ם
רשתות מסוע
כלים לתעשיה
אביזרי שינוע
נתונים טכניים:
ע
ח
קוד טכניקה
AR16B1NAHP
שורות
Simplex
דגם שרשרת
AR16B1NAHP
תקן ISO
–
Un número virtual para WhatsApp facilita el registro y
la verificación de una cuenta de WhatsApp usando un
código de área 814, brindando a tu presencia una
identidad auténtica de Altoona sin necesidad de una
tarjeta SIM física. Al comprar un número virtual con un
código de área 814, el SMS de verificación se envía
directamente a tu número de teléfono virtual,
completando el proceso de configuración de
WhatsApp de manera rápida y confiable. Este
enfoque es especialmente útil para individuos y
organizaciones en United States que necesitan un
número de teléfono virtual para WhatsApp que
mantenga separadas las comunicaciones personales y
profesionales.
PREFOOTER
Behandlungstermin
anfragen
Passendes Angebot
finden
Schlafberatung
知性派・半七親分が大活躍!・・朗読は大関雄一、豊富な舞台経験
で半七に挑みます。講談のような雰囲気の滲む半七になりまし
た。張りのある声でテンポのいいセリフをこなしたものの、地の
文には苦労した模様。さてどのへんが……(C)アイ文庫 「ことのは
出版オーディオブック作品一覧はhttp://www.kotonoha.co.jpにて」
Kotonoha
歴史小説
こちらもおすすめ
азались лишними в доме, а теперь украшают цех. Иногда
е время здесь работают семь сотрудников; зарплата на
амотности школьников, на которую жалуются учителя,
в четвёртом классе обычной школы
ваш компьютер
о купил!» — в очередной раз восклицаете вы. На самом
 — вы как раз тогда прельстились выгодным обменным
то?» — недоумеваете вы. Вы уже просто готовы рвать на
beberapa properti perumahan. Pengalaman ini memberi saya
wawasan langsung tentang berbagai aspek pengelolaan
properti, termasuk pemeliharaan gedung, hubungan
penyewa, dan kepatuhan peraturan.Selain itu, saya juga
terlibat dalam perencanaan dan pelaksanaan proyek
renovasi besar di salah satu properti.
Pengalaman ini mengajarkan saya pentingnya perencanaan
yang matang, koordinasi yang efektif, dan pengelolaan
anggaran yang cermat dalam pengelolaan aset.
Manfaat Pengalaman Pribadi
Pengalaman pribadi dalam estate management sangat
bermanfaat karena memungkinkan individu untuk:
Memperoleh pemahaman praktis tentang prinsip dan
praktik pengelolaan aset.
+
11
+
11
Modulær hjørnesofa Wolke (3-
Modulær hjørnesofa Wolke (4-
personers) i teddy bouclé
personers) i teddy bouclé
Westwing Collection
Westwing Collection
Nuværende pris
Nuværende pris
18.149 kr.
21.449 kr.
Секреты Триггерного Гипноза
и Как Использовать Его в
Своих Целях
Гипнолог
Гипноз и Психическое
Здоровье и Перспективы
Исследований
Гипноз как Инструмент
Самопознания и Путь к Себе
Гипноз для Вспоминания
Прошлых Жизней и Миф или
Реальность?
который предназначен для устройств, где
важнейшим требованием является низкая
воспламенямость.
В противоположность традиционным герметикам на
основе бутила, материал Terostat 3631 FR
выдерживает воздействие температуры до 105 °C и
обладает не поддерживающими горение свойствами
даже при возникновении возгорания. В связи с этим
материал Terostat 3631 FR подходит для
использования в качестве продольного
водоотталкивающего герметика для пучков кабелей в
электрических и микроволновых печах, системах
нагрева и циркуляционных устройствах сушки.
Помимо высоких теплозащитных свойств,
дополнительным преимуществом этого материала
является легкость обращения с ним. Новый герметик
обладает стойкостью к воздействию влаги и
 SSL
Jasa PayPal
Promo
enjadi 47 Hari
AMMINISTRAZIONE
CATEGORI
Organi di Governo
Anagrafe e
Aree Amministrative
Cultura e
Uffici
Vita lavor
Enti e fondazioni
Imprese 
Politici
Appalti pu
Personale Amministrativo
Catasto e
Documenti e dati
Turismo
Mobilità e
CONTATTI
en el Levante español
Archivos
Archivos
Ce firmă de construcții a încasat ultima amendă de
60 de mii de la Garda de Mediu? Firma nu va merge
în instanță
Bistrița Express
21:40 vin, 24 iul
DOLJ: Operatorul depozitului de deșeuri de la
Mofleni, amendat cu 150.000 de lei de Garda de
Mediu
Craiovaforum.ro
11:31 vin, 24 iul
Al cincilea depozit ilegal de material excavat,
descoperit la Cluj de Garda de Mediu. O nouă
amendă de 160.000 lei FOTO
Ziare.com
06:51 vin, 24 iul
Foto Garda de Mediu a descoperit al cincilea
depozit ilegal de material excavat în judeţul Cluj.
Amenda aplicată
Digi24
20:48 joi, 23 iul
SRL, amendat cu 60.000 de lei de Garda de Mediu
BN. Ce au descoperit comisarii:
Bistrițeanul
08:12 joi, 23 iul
.....
[Exercise requirements]: Using the entries above, give back exactly the line containing "прельстились выгодным обменным", the line containing "Реальность?", and every line between them, and nothing else.

[Task output]:
 — вы как раз тогда прельстились выгодным обменным
то?» — недоумеваете вы. Вы уже просто готовы рвать на
beberapa properti perumahan. Pengalaman ini memberi saya
wawasan langsung tentang berbagai aspek pengelolaan
properti, termasuk pemeliharaan gedung, hubungan
penyewa, dan kepatuhan peraturan.Selain itu, saya juga
terlibat dalam perencanaan dan pelaksanaan proyek
renovasi besar di salah satu properti.
Pengalaman ini mengajarkan saya pentingnya perencanaan
yang matang, koordinasi yang efektif, dan pengelolaan
anggaran yang cermat dalam pengelolaan aset.
Manfaat Pengalaman Pribadi
Pengalaman pribadi dalam estate management sangat
bermanfaat karena memungkinkan individu untuk:
Memperoleh pemahaman praktis tentang prinsip dan
praktik pengelolaan aset.
+
11
+
11
Modulær hjørnesofa Wolke (3-
Modulær hjørnesofa Wolke (4-
personers) i teddy bouclé
personers) i teddy bouclé
Westwing Collection
Westwing Collection
Nuværende pris
Nuværende pris
18.149 kr.
21.449 kr.
Секреты Триггерного Гипноза
и Как Использовать Его в
Своих Целях
Гипнолог
Гипноз и Психическое
Здоровье и Перспективы
Исследований
Гипноз как Инструмент
Самопознания и Путь к Себе
Гипноз для Вспоминания
Прошлых Жизней и Миф или
Реальность?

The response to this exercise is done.